A physiologically relevant approach to characterize the microbial response to colloidal particles in food matrices within a simulated gastrointestinal tract

Abstract

Colloids on the nanometer size scale are beginning to find increased applications in drinks, foods, food-contact surfaces, and food packaging. While these particles add intrinsic value to the food industry, their potential toxicities warrant careful studies. The physicochemical changes and possible perturbations to microbial communities within the gastrointestinal tract have not been adequately studied. The purpose of this study was to design and perform a simulated digestion protocol to evaluate the effect of colloidal silver in an orange juice suspension when exposed to planktonic bacterial cultures and biofilms. The model system includes four precursor steps in which the silver is exposed to varying pH conditions and incubation times. The gastrointestinally “digested” samples were then incubated with Escherichia coli strains for up to 4h, the average residence time of foods in the GI tract.

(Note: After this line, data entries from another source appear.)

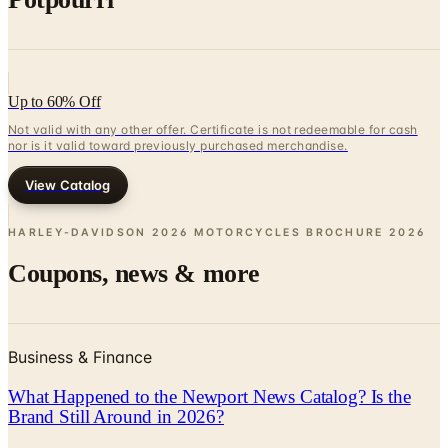
Up to 60% Off
Not valid with any other offer. Certificate is not redeemable for cash
nor is it valid toward previously purchased merchandise.
View Catalog
HARLEY-DAVIDSON 2026 MOTORCYCLES BROCHURE
2026
Coupons, news & more
Business & Finance
What Happened to the Newport News Catalog? Is the
Brand Still Around in 2026?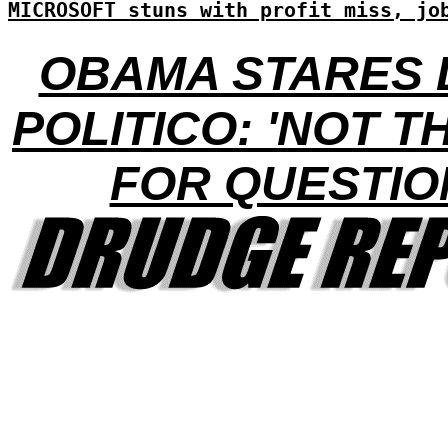
MICROSOFT stuns with profit miss, jo
OBAMA STARES
POLITICO: 'NOT T
FOR QUESTIO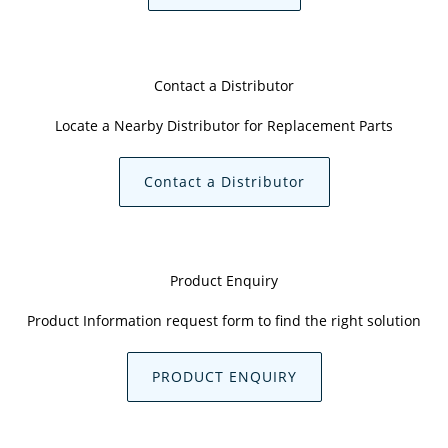
Contact a Distributor
Locate a Nearby Distributor for Replacement Parts
Contact a Distributor
Product Enquiry
Product Information request form to find the right solution
PRODUCT ENQUIRY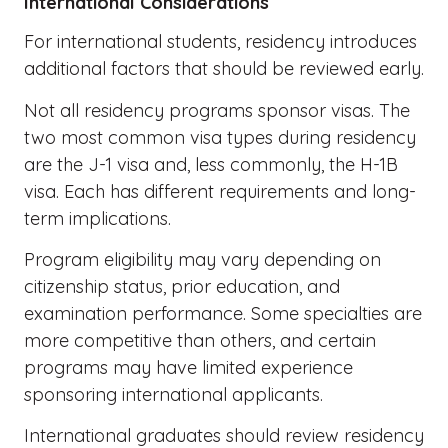
International Considerations
For international students, residency introduces
additional factors that should be reviewed early.
Not all residency programs sponsor visas. The
two most common visa types during residency
are the J-1 visa and, less commonly, the H-1B
visa. Each has different requirements and long-
term implications.
Program eligibility may vary depending on
citizenship status, prior education, and
examination performance. Some specialties are
more competitive than others, and certain
programs may have limited experience
sponsoring international applicants.
International graduates should review residency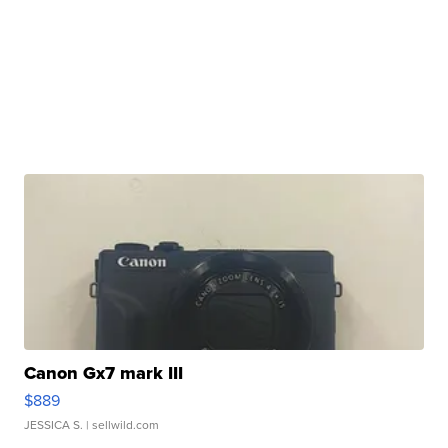
Canon Gx7 mark III
$889
JESSICA S.
| sellwild.com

The physicochemical changes of the colloids and their corresponding biological effects were characterized at every step. The results showed differences between (1) bacterial cultures versus bacterial biofilms, (2) “digested” versus “undigested” silver on bacteria, and (3) differences between “digested” silver nitrate versus silver colloids on bacteria. We conclude that simulated digestion, as well as manner in which bacterial cells are grown, influences the results of toxicity.